US companies still see the Gulf of Mexico as their backyard with a stable, relatively predictable political and regulatory regime. But if new strictures on the oil industry are seen as being too reactionary, the move could in the long run drive companies to less tightly regulated places like Angola in their search for the next big discoveries. That could mean a loss of jobs in Gulf states and possibly weaken US energy security.

IN PICTURES: Louisiana oil spill

"This could be a speed bump, or it could be the beginning of a transition toward long-term decline in US oil production," says David Pumphrey, an energy analyst at the Center for Strategic and International Studies in Washington. "It could put us in the position of importing more oil and possibly facing slightly higher oil prices in future because less non-OPEC oil is moving into the marketplace."

Obama’s announcement Thursday marks a reversal of significant chunks of the offshore exploration plan he forwarded in March.
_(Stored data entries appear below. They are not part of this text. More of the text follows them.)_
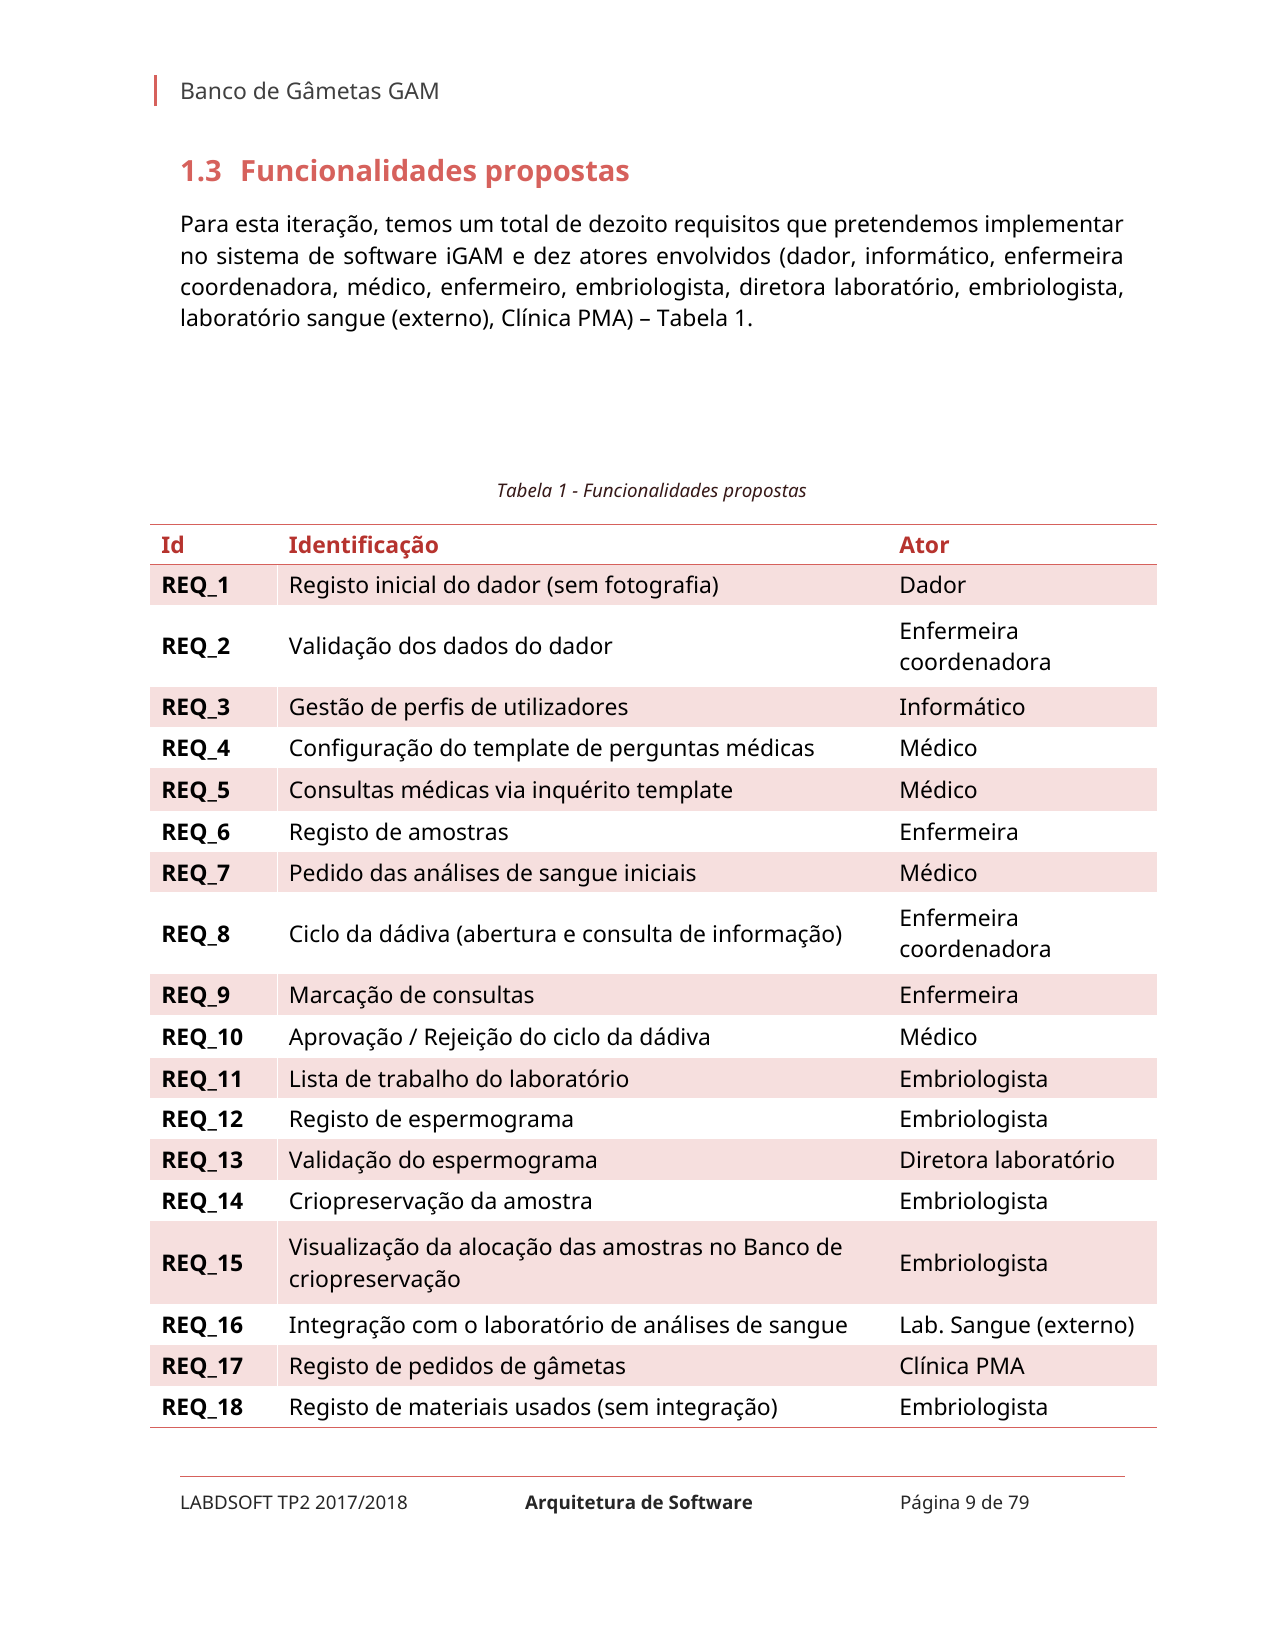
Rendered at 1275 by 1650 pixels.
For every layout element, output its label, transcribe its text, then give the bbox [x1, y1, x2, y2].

table_cell Lista de trabalho do laboratório [278, 1058, 888, 1098]
table_cell Pedido das análises de sangue iniciais [278, 852, 888, 892]
table_cell REQ_17 [150, 1345, 277, 1386]
table_cell Enfermeira [888, 974, 1157, 1015]
table_cell REQ_12 [150, 1099, 277, 1139]
table_cell Clínica PMA [888, 1345, 1157, 1386]
table_cell Enfermeira coordenadora [888, 893, 1157, 974]
table_cell Registo de pedidos de gâmetas [278, 1345, 888, 1386]
table_cell Gestão de perfis de utilizadores [278, 687, 888, 727]
table_cell Registo de espermograma [278, 1099, 888, 1139]
table_cell REQ_8 [150, 893, 277, 974]
table_cell Enfermeira coordenadora [888, 605, 1157, 687]
table_cell Configuração do template de perguntas médicas [278, 728, 888, 768]
text Tabela 1 - Funcionalidades propostas [180, 477, 1125, 503]
table_cell Médico [888, 1015, 1157, 1058]
table_cell Registo de materiais usados (sem integração) [278, 1386, 888, 1427]
table_cell Marcação de consultas [278, 974, 888, 1015]
table_cell Visualização da alocação das amostras no Banco de criopreservação [278, 1221, 888, 1304]
table_cell Validação dos dados do dador [278, 605, 888, 687]
table_cell Consultas médicas via inquérito template [278, 768, 888, 811]
table_cell REQ_10 [150, 1015, 277, 1058]
table_cell REQ_13 [150, 1139, 277, 1180]
table_cell REQ_16 [150, 1305, 277, 1345]
table_header Ator [888, 525, 1157, 564]
table_header Identificação [278, 525, 888, 564]
table_cell Ciclo da dádiva (abertura e consulta de informação) [278, 893, 888, 974]
table_cell Embriologista [888, 1058, 1157, 1098]
table_cell REQ_15 [150, 1221, 277, 1304]
table_cell REQ_18 [150, 1386, 277, 1427]
table_cell Diretora laboratório [888, 1139, 1157, 1180]
table_cell REQ_4 [150, 728, 277, 768]
text Para esta iteração, temos um total de dezoito requisitos que pretendemos implementar no sistema de software iGAM e dez atores envolvidos (dador, informático, enfermeira coordenadora, médico, enfermeiro, embriologista, diretora laboratório, embriologista, laboratório sangue (externo), Clínica PMA) – Tabela 1. [180, 208, 1125, 333]
table_header Id [150, 525, 277, 564]
table_cell Validação do espermograma [278, 1139, 888, 1180]
table_cell REQ_3 [150, 687, 277, 727]
table_cell REQ_14 [150, 1180, 277, 1221]
table_cell REQ_9 [150, 974, 277, 1015]
table_cell Dador [888, 565, 1157, 605]
table_cell Embriologista [888, 1386, 1157, 1427]
table_cell Criopreservação da amostra [278, 1180, 888, 1221]
table_cell REQ_1 [150, 565, 277, 605]
subtitle Funcionalidades propostas [180, 150, 1125, 190]
table_cell REQ_11 [150, 1058, 277, 1098]
table_cell Embriologista [888, 1221, 1157, 1304]
table_cell REQ_2 [150, 605, 277, 687]
table_cell Embriologista [888, 1180, 1157, 1221]
table_cell Aprovação / Rejeição do ciclo da dádiva [278, 1015, 888, 1058]
table_cell Registo de amostras [278, 811, 888, 852]
table_cell REQ_6 [150, 811, 277, 852]
table_cell Registo inicial do dador (sem fotografia) [278, 565, 888, 605]
table_cell REQ_7 [150, 852, 277, 892]
table_cell Médico [888, 728, 1157, 768]
table_cell Informático [888, 687, 1157, 727]
table_cell Lab. Sangue (externo) [888, 1305, 1157, 1345]
table_cell Embriologista [888, 1099, 1157, 1139]
table_cell Enfermeira [888, 811, 1157, 852]
table_cell Médico [888, 768, 1157, 811]
table_cell REQ_5 [150, 768, 277, 811]
table_cell Integração com o laboratório de análises de sangue [278, 1305, 888, 1345]
table_cell Médico [888, 852, 1157, 892]
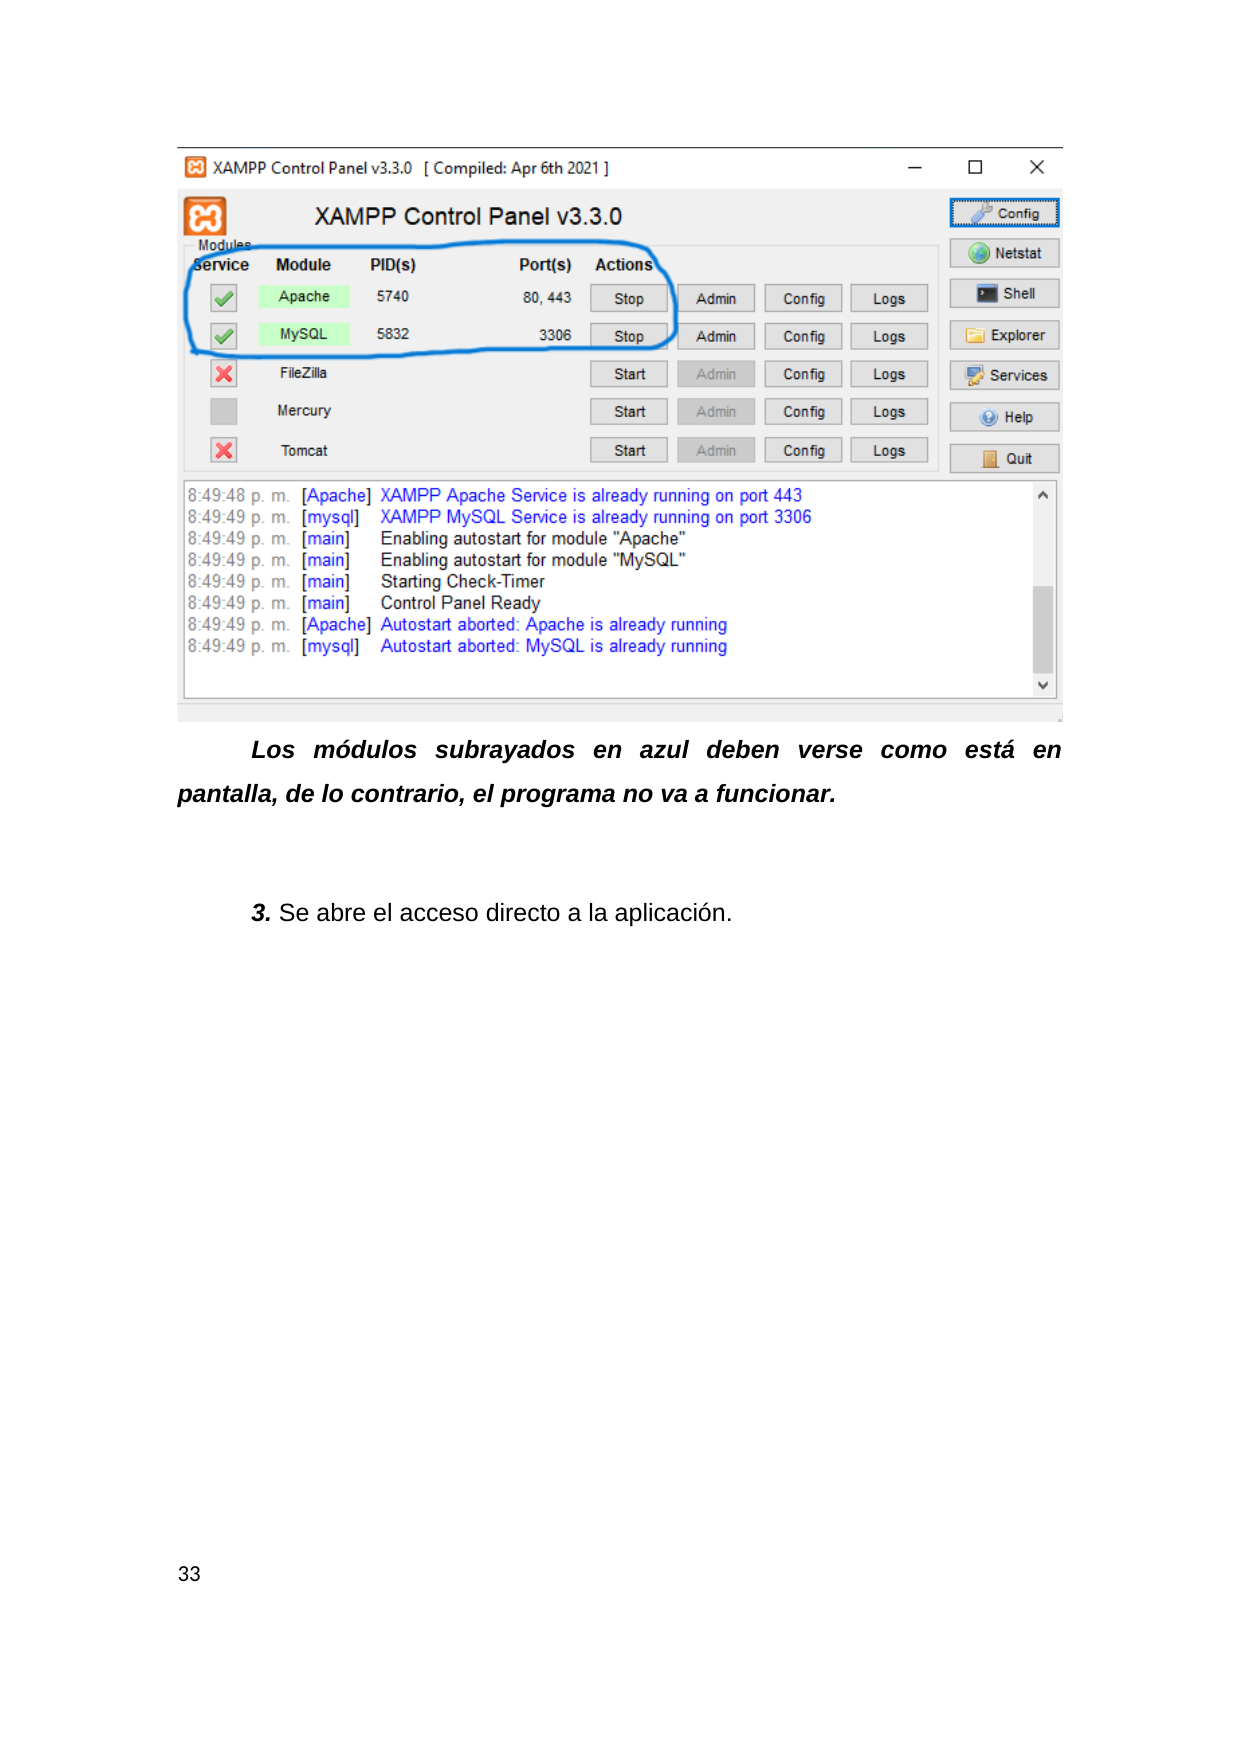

On Thursday, he said he would:

  • Suspend planned exploration of two locations off Alaska's northern coast.
  • Cancel August lease sales in the western Gulf as well as a proposed lease sale 50 miles off the coast of Virginia.
  • Continue for six months an existing moratorium on any new permits to drill new deepwater wells in the Gulf and other areas of the outer continental shelf.
  • Suspend action at 33 deepwater exploratory wells being drilled in the Gulf until investigations are complete on the causes of the Gulf spill.

The president said to reporters that he had erred in one major respect when he planned for more offshore oil exploration in March: "Where I was wrong was in my belief that the oil companies had their act together when it came to [handling] worst-case scenarios."

Calling oil industry connections with federal regulators at the Minerals Management Service "cozy and sometimes corrupt," Obama said he plans to unveil "aggressive new operating standards and requirements" for the offshore oil industry. The new rules are expected to be influenced by the recommendations of a presidential commission on offshore drilling regulation co-chaired by Democrat Bob Graham, former US senator and governor of Florida, and by Republican William Reilly, co-chair of the National Commission on Energy Policy and administrator of the US Environmental Protection Agency under former president George H. W. Bush.

On Wall Street, the announcement brought into question whether the valuable deepwater oil and gas leases would remain valuable.

"All these companies' share prices have taken a hit because many have very valuable leases in the Gulf, and the long-term fate of these leases – and whether they will ever drill in them – is now up in the air," says Amy Myers Jaffe, a research fellow at Rice University's Baker Institute. "What the president's announcement has accentuated for the industry in a very concrete way, is that the industry is only as safe as the practice standards of the weakest link."

It's not yet clear how the president's moves will impact energy legislation stalled in the US Senate. Sen. John Kerry (D) of Massachusetts portrayed the accident as yet another reason why Congress needs to endorse climate-energy legislation he supports.

But he also has said that the bill may be dead for this legislative season. That bill would have expanded offshore drilling – a key bargaining chip to win Republican votes.

Environmentalists were enthused by the president's announcements, but cautious about the long term, calling for more study before drilling in the Arctic Ocean.

“No new oil leasing, exploration, or production should take place until the president’s independent commission completes its process and reforms are implemented,” Marilyn Heiman, director of the Pew Environment Group’s US Arctic Program said in a statement.

To Ms. Jaffe of Rice University, the major issue is that the industry must develop new technology for dealing with deepwater blowouts – otherwise the future there could be limited.

"It's all well and good to say the focus is prevention, which is where the industry has been," she notes. "But there's human error, too – and the consequences simply cannot be that you damage an entire coastline of a state."

[Editor's note: President Obama's quotes have been updated to reflect the official transcript of his remarks Thursday.]